* TASK STATEMENT *
Change "clock" to "timepiece" throughout the records below, and give all the lines again with nothing else altered.
——
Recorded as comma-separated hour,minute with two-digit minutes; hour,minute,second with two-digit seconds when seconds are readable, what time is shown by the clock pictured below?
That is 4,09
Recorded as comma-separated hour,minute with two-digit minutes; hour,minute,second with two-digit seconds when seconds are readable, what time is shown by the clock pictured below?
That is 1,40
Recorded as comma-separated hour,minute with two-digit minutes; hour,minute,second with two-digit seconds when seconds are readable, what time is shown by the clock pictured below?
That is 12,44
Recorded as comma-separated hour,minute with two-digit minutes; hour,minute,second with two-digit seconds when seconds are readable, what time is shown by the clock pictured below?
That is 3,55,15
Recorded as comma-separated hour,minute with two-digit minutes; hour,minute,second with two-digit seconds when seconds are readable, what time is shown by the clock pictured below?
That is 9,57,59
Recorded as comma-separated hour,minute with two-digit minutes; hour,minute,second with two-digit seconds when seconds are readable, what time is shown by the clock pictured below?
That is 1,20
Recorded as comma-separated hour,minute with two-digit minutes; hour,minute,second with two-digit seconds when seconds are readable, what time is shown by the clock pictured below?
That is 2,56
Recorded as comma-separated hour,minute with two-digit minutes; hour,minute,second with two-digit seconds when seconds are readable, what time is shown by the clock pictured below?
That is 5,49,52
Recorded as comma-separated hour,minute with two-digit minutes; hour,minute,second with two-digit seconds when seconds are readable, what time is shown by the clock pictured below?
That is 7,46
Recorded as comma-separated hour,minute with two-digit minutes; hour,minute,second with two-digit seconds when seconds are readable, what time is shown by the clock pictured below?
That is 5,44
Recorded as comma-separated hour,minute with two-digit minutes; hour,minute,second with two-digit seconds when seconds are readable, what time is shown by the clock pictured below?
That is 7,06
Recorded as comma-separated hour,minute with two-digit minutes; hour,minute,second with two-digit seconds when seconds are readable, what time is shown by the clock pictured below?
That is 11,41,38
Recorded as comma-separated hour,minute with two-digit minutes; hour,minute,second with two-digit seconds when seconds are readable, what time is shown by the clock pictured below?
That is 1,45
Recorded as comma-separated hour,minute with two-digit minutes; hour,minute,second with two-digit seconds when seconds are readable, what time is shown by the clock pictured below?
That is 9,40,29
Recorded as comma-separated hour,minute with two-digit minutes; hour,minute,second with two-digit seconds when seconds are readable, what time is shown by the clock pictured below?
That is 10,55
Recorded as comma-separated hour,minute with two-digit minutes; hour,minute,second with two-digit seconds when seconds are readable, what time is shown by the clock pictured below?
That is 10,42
——
* WRITTEN SOLUTION *
Recorded as comma-separated hour,minute with two-digit minutes; hour,minute,second with two-digit seconds when seconds are readable, what time is shown by the timepiece pictured below?
That is 4,09
Recorded as comma-separated hour,minute with two-digit minutes; hour,minute,second with two-digit seconds when seconds are readable, what time is shown by the timepiece pictured below?
That is 1,40
Recorded as comma-separated hour,minute with two-digit minutes; hour,minute,second with two-digit seconds when seconds are readable, what time is shown by the timepiece pictured below?
That is 12,44
Recorded as comma-separated hour,minute with two-digit minutes; hour,minute,second with two-digit seconds when seconds are readable, what time is shown by the timepiece pictured below?
That is 3,55,15
Recorded as comma-separated hour,minute with two-digit minutes; hour,minute,second with two-digit seconds when seconds are readable, what time is shown by the timepiece pictured below?
That is 9,57,59
Recorded as comma-separated hour,minute with two-digit minutes; hour,minute,second with two-digit seconds when seconds are readable, what time is shown by the timepiece pictured below?
That is 1,20
Recorded as comma-separated hour,minute with two-digit minutes; hour,minute,second with two-digit seconds when seconds are readable, what time is shown by the timepiece pictured below?
That is 2,56
Recorded as comma-separated hour,minute with two-digit minutes; hour,minute,second with two-digit seconds when seconds are readable, what time is shown by the timepiece pictured below?
That is 5,49,52
Recorded as comma-separated hour,minute with two-digit minutes; hour,minute,second with two-digit seconds when seconds are readable, what time is shown by the timepiece pictured below?
That is 7,46
Recorded as comma-separated hour,minute with two-digit minutes; hour,minute,second with two-digit seconds when seconds are readable, what time is shown by the timepiece pictured below?
That is 5,44
Recorded as comma-separated hour,minute with two-digit minutes; hour,minute,second with two-digit seconds when seconds are readable, what time is shown by the timepiece pictured below?
That is 7,06
Recorded as comma-separated hour,minute with two-digit minutes; hour,minute,second with two-digit seconds when seconds are readable, what time is shown by the timepiece pictured below?
That is 11,41,38
Recorded as comma-separated hour,minute with two-digit minutes; hour,minute,second with two-digit seconds when seconds are readable, what time is shown by the timepiece pictured below?
That is 1,45
Recorded as comma-separated hour,minute with two-digit minutes; hour,minute,second with two-digit seconds when seconds are readable, what time is shown by the timepiece pictured below?
That is 9,40,29
Recorded as comma-separated hour,minute with two-digit minutes; hour,minute,second with two-digit seconds when seconds are readable, what time is shown by the timepiece pictured below?
That is 10,55
Recorded as comma-separated hour,minute with two-digit minutes; hour,minute,second with two-digit seconds when seconds are readable, what time is shown by the timepiece pictured below?
That is 10,42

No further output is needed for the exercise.